### Exercise:
Count the lines in the listing below that contain the string "http", and reply with that number alone.

### The data:
============================================================
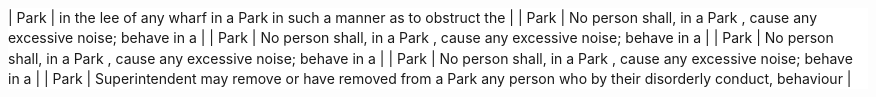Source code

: | Park          | in the lee of any wharf in a Park in such a manner as to obstruct the                                       |
| Park          | No person shall, in a  Park , cause any excessive noise; behave in a                                        |
| Park          | No person shall, in a  Park , cause any excessive noise; behave in a                                        |
| Park          | No person shall, in a  Park , cause any excessive noise; behave in a                                        |
| Park          | No person shall, in a  Park , cause any excessive noise; behave in a                                        |
| Park          | Superintendent may remove or have removed from a Park any person who by their disorderly conduct, behaviour |


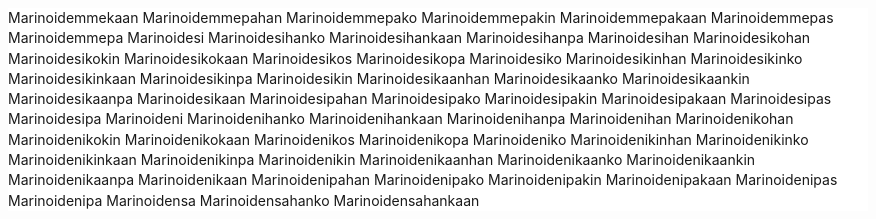 Marinoidemmekaan
Marinoidemmepahan
Marinoidemmepako
Marinoidemmepakin
Marinoidemmepakaan
Marinoidemmepas
Marinoidemmepa
Marinoidesi
Marinoidesihanko
Marinoidesihankaan
Marinoidesihanpa
Marinoidesihan
Marinoidesikohan
Marinoidesikokin
Marinoidesikokaan
Marinoidesikos
Marinoidesikopa
Marinoidesiko
Marinoidesikinhan
Marinoidesikinko
Marinoidesikinkaan
Marinoidesikinpa
Marinoidesikin
Marinoidesikaanhan
Marinoidesikaanko
Marinoidesikaankin
Marinoidesikaanpa
Marinoidesikaan
Marinoidesipahan
Marinoidesipako
Marinoidesipakin
Marinoidesipakaan
Marinoidesipas
Marinoidesipa
Marinoideni
Marinoidenihanko
Marinoidenihankaan
Marinoidenihanpa
Marinoidenihan
Marinoidenikohan
Marinoidenikokin
Marinoidenikokaan
Marinoidenikos
Marinoidenikopa
Marinoideniko
Marinoidenikinhan
Marinoidenikinko
Marinoidenikinkaan
Marinoidenikinpa
Marinoidenikin
Marinoidenikaanhan
Marinoidenikaanko
Marinoidenikaankin
Marinoidenikaanpa
Marinoidenikaan
Marinoidenipahan
Marinoidenipako
Marinoidenipakin
Marinoidenipakaan
Marinoidenipas
Marinoidenipa
Marinoidensa
Marinoidensahanko
Marinoidensahankaan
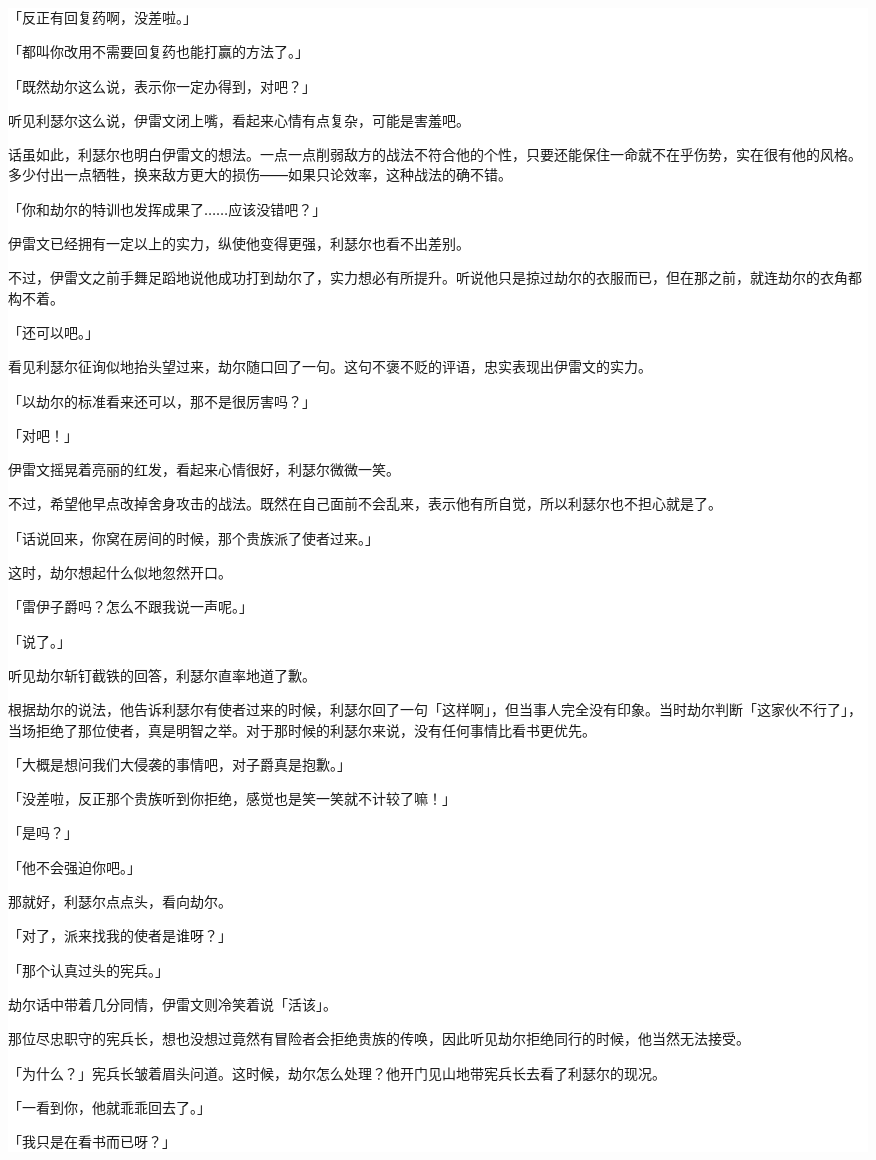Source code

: 「反正有回复药啊，没差啦。」

「都叫你改用不需要回复药也能打赢的方法了。」

「既然劫尔这么说，表示你一定办得到，对吧？」

听见利瑟尔这么说，伊雷文闭上嘴，看起来心情有点复杂，可能是害羞吧。

话虽如此，利瑟尔也明白伊雷文的想法。一点一点削弱敌方的战法不符合他的个性，只要还能保住一命就不在乎伤势，实在很有他的风格。多少付出一点牺牲，换来敌方更大的损伤——如果只论效率，这种战法的确不错。

「你和劫尔的特训也发挥成果了……应该没错吧？」

伊雷文已经拥有一定以上的实力，纵使他变得更强，利瑟尔也看不出差别。

不过，伊雷文之前手舞足蹈地说他成功打到劫尔了，实力想必有所提升。听说他只是掠过劫尔的衣服而已，但在那之前，就连劫尔的衣角都构不着。

「还可以吧。」

看见利瑟尔征询似地抬头望过来，劫尔随口回了一句。这句不褒不贬的评语，忠实表现出伊雷文的实力。

「以劫尔的标准看来还可以，那不是很厉害吗？」

「对吧！」

伊雷文摇晃着亮丽的红发，看起来心情很好，利瑟尔微微一笑。

不过，希望他早点改掉舍身攻击的战法。既然在自己面前不会乱来，表示他有所自觉，所以利瑟尔也不担心就是了。

「话说回来，你窝在房间的时候，那个贵族派了使者过来。」

这时，劫尔想起什么似地忽然开口。

「雷伊子爵吗？怎么不跟我说一声呢。」

「说了。」

听见劫尔斩钉截铁的回答，利瑟尔直率地道了歉。

根据劫尔的说法，他告诉利瑟尔有使者过来的时候，利瑟尔回了一句「这样啊」，但当事人完全没有印象。当时劫尔判断「这家伙不行了」，当场拒绝了那位使者，真是明智之举。对于那时候的利瑟尔来说，没有任何事情比看书更优先。

「大概是想问我们大侵袭的事情吧，对子爵真是抱歉。」

「没差啦，反正那个贵族听到你拒绝，感觉也是笑一笑就不计较了嘛！」

「是吗？」

「他不会强迫你吧。」

那就好，利瑟尔点点头，看向劫尔。

「对了，派来找我的使者是谁呀？」

「那个认真过头的宪兵。」

劫尔话中带着几分同情，伊雷文则冷笑着说「活该」。

那位尽忠职守的宪兵长，想也没想过竟然有冒险者会拒绝贵族的传唤，因此听见劫尔拒绝同行的时候，他当然无法接受。

「为什么？」宪兵长皱着眉头问道。这时候，劫尔怎么处理？他开门见山地带宪兵长去看了利瑟尔的现况。

「一看到你，他就乖乖回去了。」

「我只是在看书而已呀？」
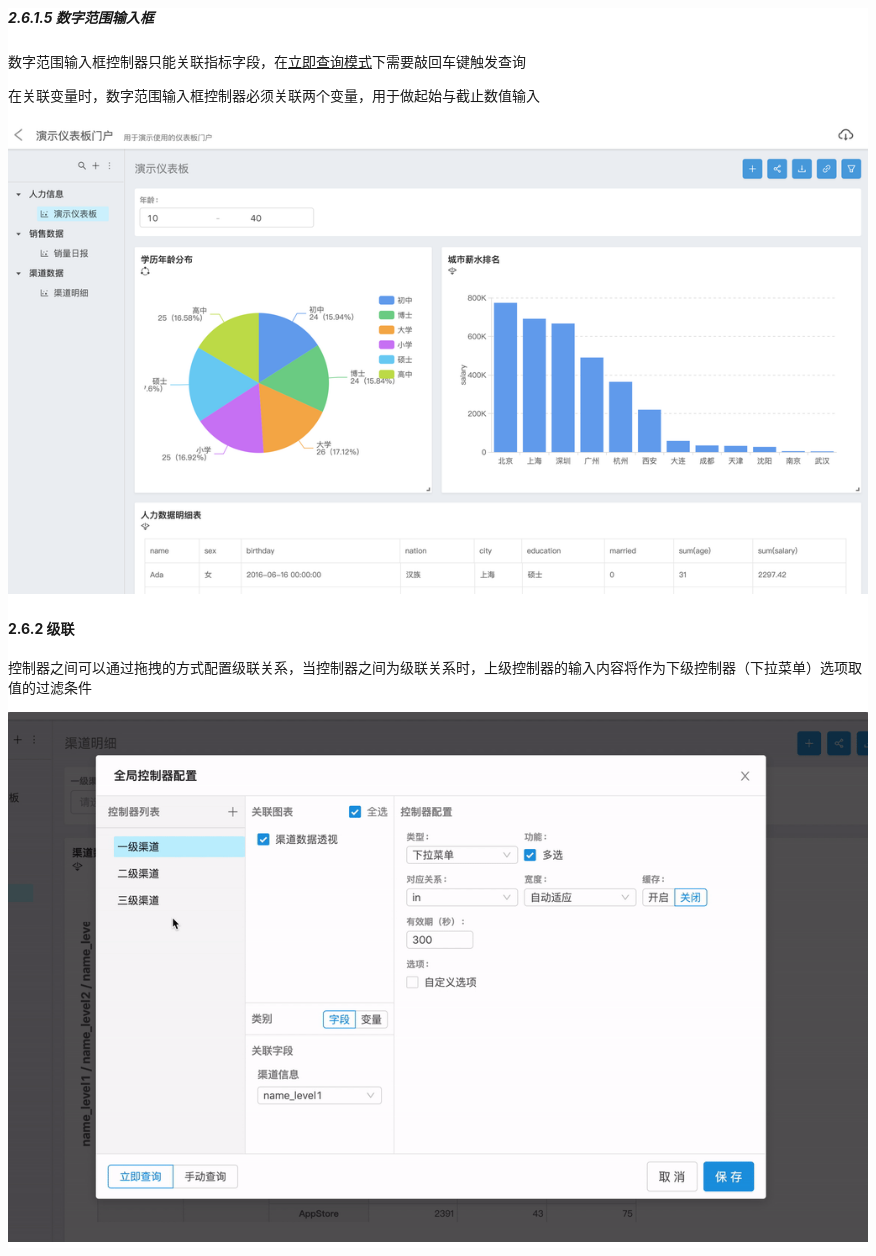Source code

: ##### 2.6.1.5 数字范围输入框

数字范围输入框控制器只能关联指标字段，在[立即查询模式](2.4-dashboard#264-查询模式)下需要敲回车键触发查询

在关联变量时，数字范围输入框控制器必须关联两个变量，用于做起始与截止数值输入

![数字范围输入框1](../../assets/images/dashboard/2.6.1.5.1.png)


#### 2.6.2 级联

控制器之间可以通过拖拽的方式配置级联关系，当控制器之间为级联关系时，上级控制器的输入内容将作为下级控制器（下拉菜单）选项取值的过滤条件

![级联1](../../assets/images/dashboard/2.6.2.1.gif)
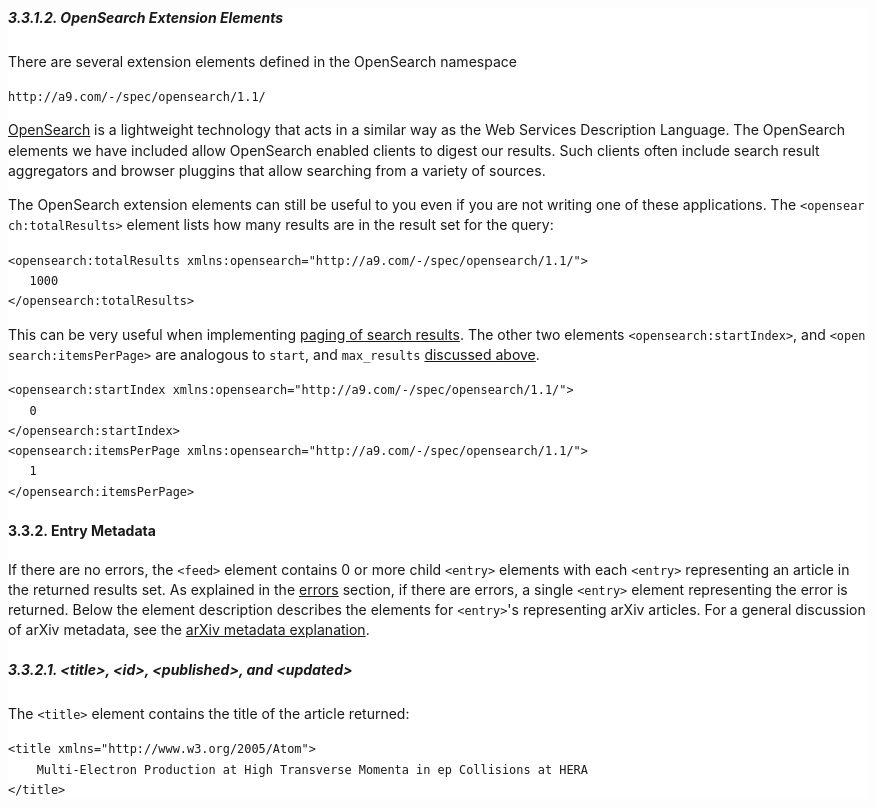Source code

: <span id="_opensearch_extension_elements"></span>

##### 3.3.1.2. OpenSearch Extension Elements

There are several extension elements defined in the OpenSearch namespace

    http://a9.com/-/spec/opensearch/1.1/

[OpenSearch](http://www.opensearch.org/Home) is a lightweight technology
that acts in a similar way as the Web Services Description Language. The
OpenSearch elements we have included allow OpenSearch enabled clients to
digest our results. Such clients often include search result aggregators
and browser pluggins that allow searching from a variety of sources.

The OpenSearch extension elements can still be useful to you even if you
are not writing one of these applications. The
`<opensearch:totalResults>` element lists how many results are in the
result set for the query:

    <opensearch:totalResults xmlns:opensearch="http://a9.com/-/spec/opensearch/1.1/">
       1000
    </opensearch:totalResults>

This can be very useful when implementing [paging of search
results](#paging). The other two elements `<opensearch:startIndex>`, and
`<opensearch:itemsPerPage>` are analogous to `start`, and `max_results`
[discussed above](#paging).

    <opensearch:startIndex xmlns:opensearch="http://a9.com/-/spec/opensearch/1.1/">
       0
    </opensearch:startIndex>
    <opensearch:itemsPerPage xmlns:opensearch="http://a9.com/-/spec/opensearch/1.1/">
       1
    </opensearch:itemsPerPage>

<span id="_entry_metadata"></span>

#### 3.3.2. Entry Metadata

If there are no errors, the `<feed>` element contains 0 or more child
`<entry>` elements with each `<entry>` representing an article in the
returned results set. As explained in the [errors](#errors) section, if
there are errors, a single `<entry>` element representing the error is
returned. Below the element description describes the elements for
`<entry>`'s representing arXiv articles. For a general discussion of
arXiv metadata, see the [arXiv metadata
explanation](../../help/prep.md).

<span id="title_id_published_updated"></span>

##### 3.3.2.1. &lt;title&gt;, &lt;id&gt;, &lt;published&gt;, and &lt;updated&gt;

The `<title>` element contains the title of the article returned:

    <title xmlns="http://www.w3.org/2005/Atom">
        Multi-Electron Production at High Transverse Momenta in ep Collisions at HERA
    </title>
============================================================
### Exercise response:
6